Aufgabenstellung:
• 1. Erklären Sie anhand des Textes zu New Work, weshalb das Konzept dort als „nicht wirklich neu“ bezeichnet wird.
• 2. Geben Sie aus dem Text zu New Work den Abschnitt wortgetreu wieder, der bei den Worten mit „Der Begriff New“ beginnt und nach „Arbeit 4.0 vermischt.“ endet.

Extrahierter Text:
═══

Autorin: Waishna Jeyadevan
Der Megatrend „New Work” wird durch einen Wandel des Stellenwertes der Arbeit in der digitalisierten, globalisierten und zukunftsorientierten Welt geprägt. Die New Work-Bewegung wird nicht nur viele Umbrüche mit sich bringen, sondern auch entscheidend dazu beitragen, wie wir zukünftig miteinander arbeiten und leben wollen. Viele Unternehmen sind bereits bestrebt, diesen Ansatz einzuführen bzw. weiterzuentwickeln und ihren Mitarbeitenden anzubieten. Doch was genau verbirgt sich hinter dem Begriff New Work? Was erwarten Mitarbeiter:innen (insbesondere die der Generation Y und Z) von New Work? Und inwiefern macht die Umsetzung dieses Konzepts wirklich Sinn?
I. Was bedeutet New Work?
Der Begriff New Work, der verschiedene (auch alternative) Arbeitsmodelle und -formen umfasst, geht auf den Sozialphilosophen Fritjof Bergmann zurück. Bergmann hatte bereits in den 1970ern das Theoriekonzept von New Work eingeführt. Daher ist dieses Konzept nicht wirklich neu, jedoch für die heutige Arbeitswelt immer noch von entscheidender Bedeutung. Mit den Grundgedanken Bergmanns haben sich in den letzten Jahren gegenwarts- und zukunftsfähige Ideen der Digitalisierung und der Arbeit 4.0 vermischt.
Eine Vielzahl von Modellen und Definitionen von New Work beschäftigt sich mit der Digitalisierung im Arbeitsleben, mit der Sinnfrage der Arbeit oder auch mit der Potenzialentfaltung eines jeden einzelnen Menschen. Welche wesentlichen Merkmale und Konzepte New Work prägen, werden im Folgenden beleuchtet.

═══

Bereitgestellte Daten:
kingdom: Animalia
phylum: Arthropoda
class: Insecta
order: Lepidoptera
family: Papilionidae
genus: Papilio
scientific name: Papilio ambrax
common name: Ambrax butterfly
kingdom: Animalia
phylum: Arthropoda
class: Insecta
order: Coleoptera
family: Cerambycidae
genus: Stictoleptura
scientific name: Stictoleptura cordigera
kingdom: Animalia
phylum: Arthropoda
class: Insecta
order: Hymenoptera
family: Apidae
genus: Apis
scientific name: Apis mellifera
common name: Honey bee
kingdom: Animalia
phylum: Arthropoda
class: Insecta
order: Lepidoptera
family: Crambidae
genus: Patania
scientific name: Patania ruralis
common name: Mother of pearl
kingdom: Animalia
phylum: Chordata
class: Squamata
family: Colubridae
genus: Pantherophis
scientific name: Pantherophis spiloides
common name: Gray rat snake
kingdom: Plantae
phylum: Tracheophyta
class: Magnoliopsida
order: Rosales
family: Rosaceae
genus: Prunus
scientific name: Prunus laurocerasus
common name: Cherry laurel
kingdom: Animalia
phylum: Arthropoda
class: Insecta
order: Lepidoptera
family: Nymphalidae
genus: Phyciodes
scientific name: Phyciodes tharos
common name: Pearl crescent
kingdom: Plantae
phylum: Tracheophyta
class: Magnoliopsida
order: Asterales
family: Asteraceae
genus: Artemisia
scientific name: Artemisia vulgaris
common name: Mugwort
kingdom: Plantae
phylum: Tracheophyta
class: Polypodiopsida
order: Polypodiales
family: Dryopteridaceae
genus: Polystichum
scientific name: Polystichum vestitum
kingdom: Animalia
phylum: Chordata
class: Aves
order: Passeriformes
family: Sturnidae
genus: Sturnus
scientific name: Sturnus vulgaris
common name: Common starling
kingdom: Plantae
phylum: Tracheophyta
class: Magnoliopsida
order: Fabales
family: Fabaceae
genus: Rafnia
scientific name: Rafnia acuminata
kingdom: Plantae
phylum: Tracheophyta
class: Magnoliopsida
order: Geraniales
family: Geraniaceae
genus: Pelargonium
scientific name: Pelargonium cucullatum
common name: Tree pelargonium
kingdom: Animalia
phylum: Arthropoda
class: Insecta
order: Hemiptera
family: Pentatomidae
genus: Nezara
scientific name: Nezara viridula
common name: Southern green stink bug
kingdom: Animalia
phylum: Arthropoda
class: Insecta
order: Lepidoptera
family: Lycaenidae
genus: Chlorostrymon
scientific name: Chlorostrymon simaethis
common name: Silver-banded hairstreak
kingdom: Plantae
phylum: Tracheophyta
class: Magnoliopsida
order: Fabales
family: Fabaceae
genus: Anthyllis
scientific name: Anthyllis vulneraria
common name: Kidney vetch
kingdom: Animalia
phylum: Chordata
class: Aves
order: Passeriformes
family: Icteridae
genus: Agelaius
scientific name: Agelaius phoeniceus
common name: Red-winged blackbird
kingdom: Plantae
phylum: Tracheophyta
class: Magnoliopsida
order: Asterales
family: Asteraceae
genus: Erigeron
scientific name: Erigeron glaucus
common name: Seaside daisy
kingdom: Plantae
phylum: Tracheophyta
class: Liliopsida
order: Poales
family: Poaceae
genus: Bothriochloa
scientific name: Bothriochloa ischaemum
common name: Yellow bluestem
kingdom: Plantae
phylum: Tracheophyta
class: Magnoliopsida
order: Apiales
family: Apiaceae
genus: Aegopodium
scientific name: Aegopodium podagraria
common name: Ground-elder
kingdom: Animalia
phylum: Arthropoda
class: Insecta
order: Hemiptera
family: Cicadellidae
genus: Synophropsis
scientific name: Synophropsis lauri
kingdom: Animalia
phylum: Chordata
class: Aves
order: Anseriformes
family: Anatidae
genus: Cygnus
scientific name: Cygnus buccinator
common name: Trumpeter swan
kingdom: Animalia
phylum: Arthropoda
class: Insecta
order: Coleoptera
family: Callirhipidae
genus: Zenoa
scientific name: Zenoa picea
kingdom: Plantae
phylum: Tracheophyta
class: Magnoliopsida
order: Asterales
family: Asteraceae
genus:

═══

Lösungen:
• 1. Das Konzept ist nicht wirklich neu, weil der Sozialphilosoph Fritjof Bergmann das Theoriekonzept von New Work bereits in den 1970ern eingeführt hatte.

• 2.
Der Begriff New Work, der verschiedene (auch alternative) Arbeitsmodelle und -formen umfasst, geht auf den Sozialphilosophen Fritjof Bergmann zurück. Bergmann hatte bereits in den 1970ern das Theoriekonzept von New Work eingeführt. Daher ist dieses Konzept nicht wirklich neu, jedoch für die heutige Arbeitswelt immer noch von entscheidender Bedeutung. Mit den Grundgedanken Bergmanns haben sich in den letzten Jahren gegenwarts- und zukunftsfähige Ideen der Digitalisierung und der Arbeit 4.0 vermischt.